Again I would question exactly what "music" is in the lecture. No definitions are given, he clearly likes Bach for example but "music" includes gagaku and the Wiggles as well. I still persist in saying that there is no such thing as "music" only things that people have variously described as music.
The common complaint that "X isn't music" is actually more than a simple canard: it touches on something that Peterson somewhat avoids stating explicitly. This is intriguing as the nomination of a sequence of sonic events as "music" is precisely a question of framing. One of the implications of the idea that perception is not simply the reception of data but a process involving framing or some other quasi-unconscious categorisation is that potentially every single person has different and incomparable ways of framing.
I sometimes get the impression that some varieties of psychology have a tendency towards universalism whilst others have the opposing tendency. My own tendency is towards a kind of radical particularity of perception, almost to the point of experiential "solipsism". What I mean by this is the idea that, as we cannot hear with another person's ears or brain, we cannot access what music sounds like to them: we can imagine it and they can imagine what we imagine but there is no third position from which to compare those two imaginaries. For some people this may be a cause for despair or surprise: to me it is the most obvious explanation for the variety of different kinds of music and in addition a reason why nearly all universalist theories of music are bound for failure from the outset.
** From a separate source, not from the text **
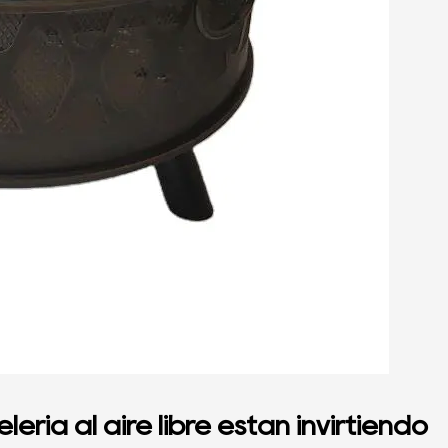
ería al aire libre están invirtiendo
Good psychological research into music perception would pay more attention to the differences between (and within) individuals rather than coming up with yet another proof of the "universality" of the major triad when most of the music of the world does without it quite fine.
Obviously the conception of music Peterson operates from is that it is pattern-making in sound that is experienced as being meaningful in some way. This is the frame problem he discusses in the lecture: if perception implies that the same set of coloured patches on the retina or sounds can be categorised in a large number of ways then the problem is how to frame the perceptions. He speaks of the difficulties of building machines that can perceive as well as we can because our perceptual systems have been informed by a whole history of perception. We might think of "tradition" in music as the material sedimentation of that history of listening: this means that the genuinely new in music is almost unable to be perceived. A more strictly musical version of the problem is what I call the "succession problem". In listening and exploring the world of music available to us the order in which we hear works affects each one: someone who doesn't hear a single note of Schubert until after they have absorbed say the music of the post WWII period is not hearing the same work as someone who listens to Schubert only without knowing anything else (yes one of my customers at our store listened almost only to Schubert lieder, having bought the massive Hyperion set of all the lieder). Someone who has never been to a lieder recital will see the weirdness of the format and its rituals in all purity.
He comes close to arguing that because music is beyond the exercise of reason that it has survived the disenchantment of the world, lived on after the death of God. This is indeed the way that Nietzsche once saw music and the idea of a "musical religion" is attractive in some ways but also dangerous: again the question is whose music? Why does thinking of Wagner as being about "the transcendental" make sense but the idea that the Wiggles are engaged in the same pursuit seems ridiculous? I get the strong impression that Peterson is a believer in "the transcendental": it is hinted in the lecture that this could well be an effect of our perception but it's not really followed through and it would take a book to describe how this might be the case.
Ultimately the framing issue is rather like the problem of whether "private language" is possible in Wittgenstein - Peterson's position seems to be that music is a universal, non-translatable "language". Obviously I tend towards the idea that "private language" is precisely what music can become and indeed, has become once the common practice era finished in the 20th century. I don't see this at all as a problem. It is actually to be celebrated even if audiences cling to ingrained habits and framings of sound which makes the "classical music" audience possibly the most backward and tedious one. If conceiving of music as a private language gives us the variety of styles and sounds we see today I can't see any problem with giving up the pretension of universality. I think composers themselves gave up on that a long time ago, theorists should as well.